Dissertationsprojekt: Muslims in the Russian Army, 1874-1917
In 1874 universal liability to military service was introduced in the Russian Empire. It was the last of Tsar Alexander II “Great reforms” which had been sparked by Russia’s humiliating defeat in the Crimean War in 1856. If Russia wanted to safeguard her standing as one of Europe’s great power, something had to change. The reform of the army entailed several challenges. Among these was the question of how universal conscription would be implemented in a multiethnic and multireligious empire like Russia. In the second half of the 19th century governmental elites had become increasingly aware of their state’s diversity and many regarded it as a potential threat. Who then could be trusted as soldiers of the Tsar? Was the army an institution through which loyalty to Tsar and Fatherland could be generated? Or was Russia in danger of arming her own enemies?

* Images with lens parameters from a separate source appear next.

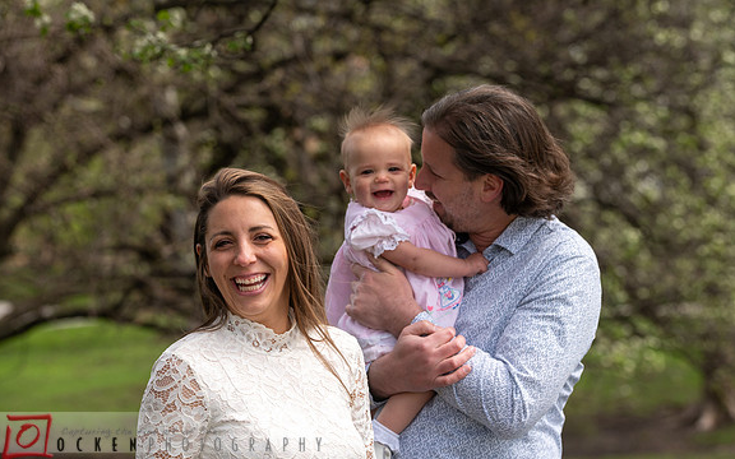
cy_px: 213
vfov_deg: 6.9
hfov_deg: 11.1
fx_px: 3786
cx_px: 386
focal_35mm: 189
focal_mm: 175
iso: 320
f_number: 6.3
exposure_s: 1/320
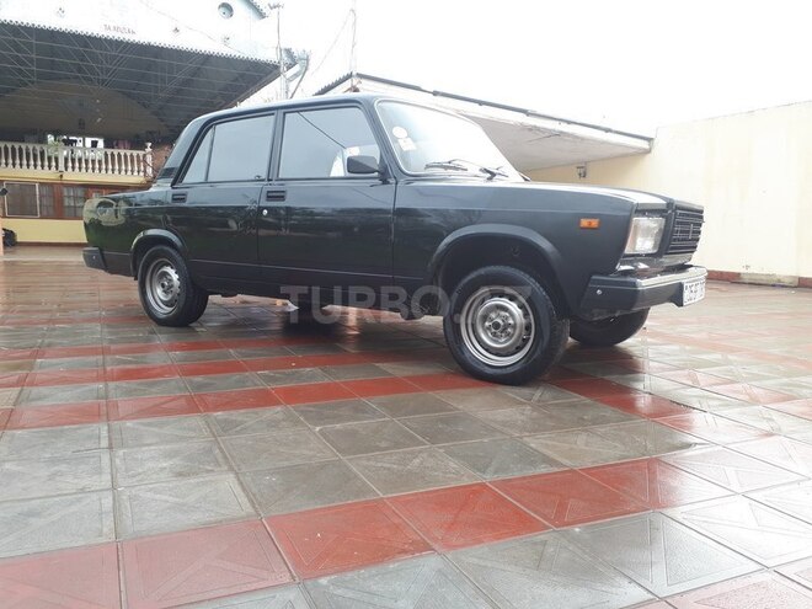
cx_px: 406
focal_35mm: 27
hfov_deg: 65.3
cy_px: 304
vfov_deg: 51.4
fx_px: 633
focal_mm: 3.6
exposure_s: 1/100
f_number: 1.9
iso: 40
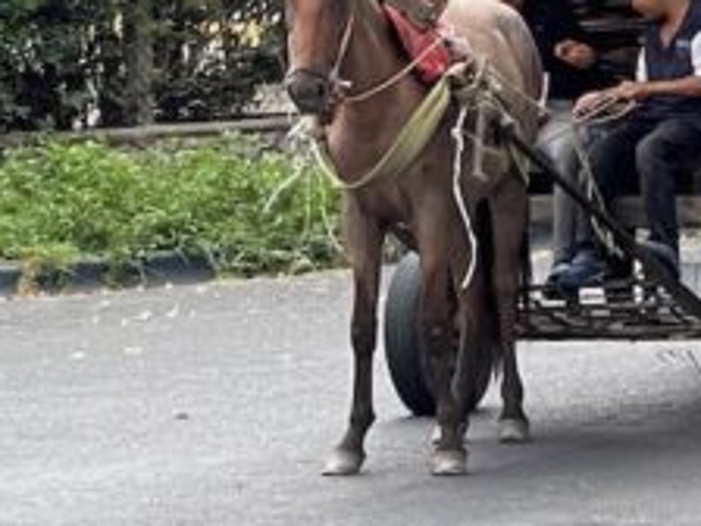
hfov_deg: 6.7
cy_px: 47
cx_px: 598
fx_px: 5933
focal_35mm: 293
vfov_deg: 5.1
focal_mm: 7.5
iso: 64
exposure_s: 1/122
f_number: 2.2
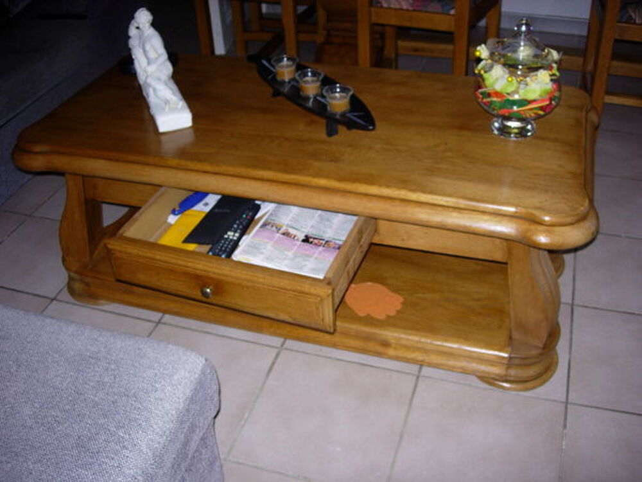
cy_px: 241
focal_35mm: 38
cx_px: 321
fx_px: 705
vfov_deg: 37.7
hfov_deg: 49.0
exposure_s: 1/64
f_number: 2.8
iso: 79
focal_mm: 7.8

The project looks at the implications of the reform of 1874 for the diverse Muslim population of the Russian Empire. The question of liability to conscription became a test-bed for their relation to the imperial state. After 1874 it was mainly Tatars and Bashkirs who were recruited into the army as soldiers. How did military elites perceive these Muslim recruits and how did it deal with demands to accommodate army life with their religious duties? How, on the other hand, did Muslim soldiers experience their service in a pre-dominantly Russian and Christian army? What role did military service of their brethren play in Muslim discourses after 1905?
Drawing on Russian and Tatar sources, the study reconstructs the Muslim encounter with the Russian army until the collapse of the imperial regime in 1917. It wishes to contribute to research on the management of ethnic and religious diversity in the Russian Empire and the perception of the empire and its institutions by non-Russians subjects.